Published in "Gas Accretion onto Galaxies", Astrophysics and Space Science Library, Volume 430. ISBN 978-3-319-52511-2. Springer International Publishing AG, 2017, p. 145.
https://arxiv.org/abs/1612.00451

For a PDF version of the article, click here.

GAS ACCRETION IN STAR-FORMING GALAXIES

Glenn G. Kacprzak


Swinburne University of Technology Center for Astrophysics & Supercomputing, Victoria 3122, Australia


Abstract: Cold-mode gas accretion onto galaxies is a direct prediction of ΛCDM simulations and provides galaxies with fuel that allows them to continue to form stars over the lifetime of the Universe. Given its dramatic influence on a galaxy's gas reservoir, gas accretion has to be largely responsible for how galaxies form and evolve. Therefore, given the importance of gas accretion, it is necessary to observe and quantify how these gas flows affect galaxy evolution.

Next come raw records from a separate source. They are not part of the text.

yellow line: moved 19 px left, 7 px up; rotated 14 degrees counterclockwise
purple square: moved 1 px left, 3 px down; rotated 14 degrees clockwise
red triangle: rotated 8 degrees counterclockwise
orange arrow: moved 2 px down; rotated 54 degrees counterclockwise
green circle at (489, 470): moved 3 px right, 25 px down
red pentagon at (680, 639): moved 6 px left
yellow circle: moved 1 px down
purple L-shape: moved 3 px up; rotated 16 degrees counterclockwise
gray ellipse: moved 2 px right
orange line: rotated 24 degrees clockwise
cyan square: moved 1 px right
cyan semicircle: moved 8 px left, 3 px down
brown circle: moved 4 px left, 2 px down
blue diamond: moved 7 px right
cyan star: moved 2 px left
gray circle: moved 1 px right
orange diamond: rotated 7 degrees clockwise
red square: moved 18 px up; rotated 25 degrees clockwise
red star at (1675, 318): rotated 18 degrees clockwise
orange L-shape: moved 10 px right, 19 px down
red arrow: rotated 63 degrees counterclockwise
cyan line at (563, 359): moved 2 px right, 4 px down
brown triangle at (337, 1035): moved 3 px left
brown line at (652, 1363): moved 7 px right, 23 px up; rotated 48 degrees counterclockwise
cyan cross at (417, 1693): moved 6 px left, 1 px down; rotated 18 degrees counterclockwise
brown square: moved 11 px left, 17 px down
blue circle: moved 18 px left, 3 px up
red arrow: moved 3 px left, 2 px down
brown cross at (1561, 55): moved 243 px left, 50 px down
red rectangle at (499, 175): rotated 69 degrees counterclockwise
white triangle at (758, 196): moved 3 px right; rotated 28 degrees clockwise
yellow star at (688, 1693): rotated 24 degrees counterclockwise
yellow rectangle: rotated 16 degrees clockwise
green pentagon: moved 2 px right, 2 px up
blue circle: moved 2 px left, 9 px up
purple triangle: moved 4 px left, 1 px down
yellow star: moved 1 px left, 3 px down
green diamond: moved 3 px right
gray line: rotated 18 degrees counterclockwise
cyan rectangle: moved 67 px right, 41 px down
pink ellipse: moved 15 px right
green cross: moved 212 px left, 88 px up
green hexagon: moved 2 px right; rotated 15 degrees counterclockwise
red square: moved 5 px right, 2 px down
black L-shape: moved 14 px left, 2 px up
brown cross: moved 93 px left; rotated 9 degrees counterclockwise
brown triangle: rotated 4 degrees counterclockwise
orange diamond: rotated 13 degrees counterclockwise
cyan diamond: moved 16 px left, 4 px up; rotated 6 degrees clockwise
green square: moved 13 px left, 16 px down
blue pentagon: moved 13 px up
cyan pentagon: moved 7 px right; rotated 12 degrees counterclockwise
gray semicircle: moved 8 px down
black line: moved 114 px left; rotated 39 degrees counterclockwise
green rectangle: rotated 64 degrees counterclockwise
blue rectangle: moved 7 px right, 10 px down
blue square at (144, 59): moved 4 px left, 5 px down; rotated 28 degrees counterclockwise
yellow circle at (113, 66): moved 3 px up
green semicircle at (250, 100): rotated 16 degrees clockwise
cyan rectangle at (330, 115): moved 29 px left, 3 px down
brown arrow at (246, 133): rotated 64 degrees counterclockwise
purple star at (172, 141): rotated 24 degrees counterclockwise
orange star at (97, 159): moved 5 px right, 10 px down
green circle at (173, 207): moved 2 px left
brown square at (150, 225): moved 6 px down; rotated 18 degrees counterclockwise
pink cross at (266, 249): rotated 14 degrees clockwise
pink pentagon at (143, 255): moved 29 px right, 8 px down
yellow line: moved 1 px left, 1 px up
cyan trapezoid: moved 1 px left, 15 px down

However, observational data have yet to conclusively show that gas accretion ubiquitously occurs at any epoch. Directly detecting gas accretion is a challenging endeavor and we now have obtained a significant amount of observational evidence to support it. This chapter reviews the current observational evidence of gas accretion onto star-forming galaxies.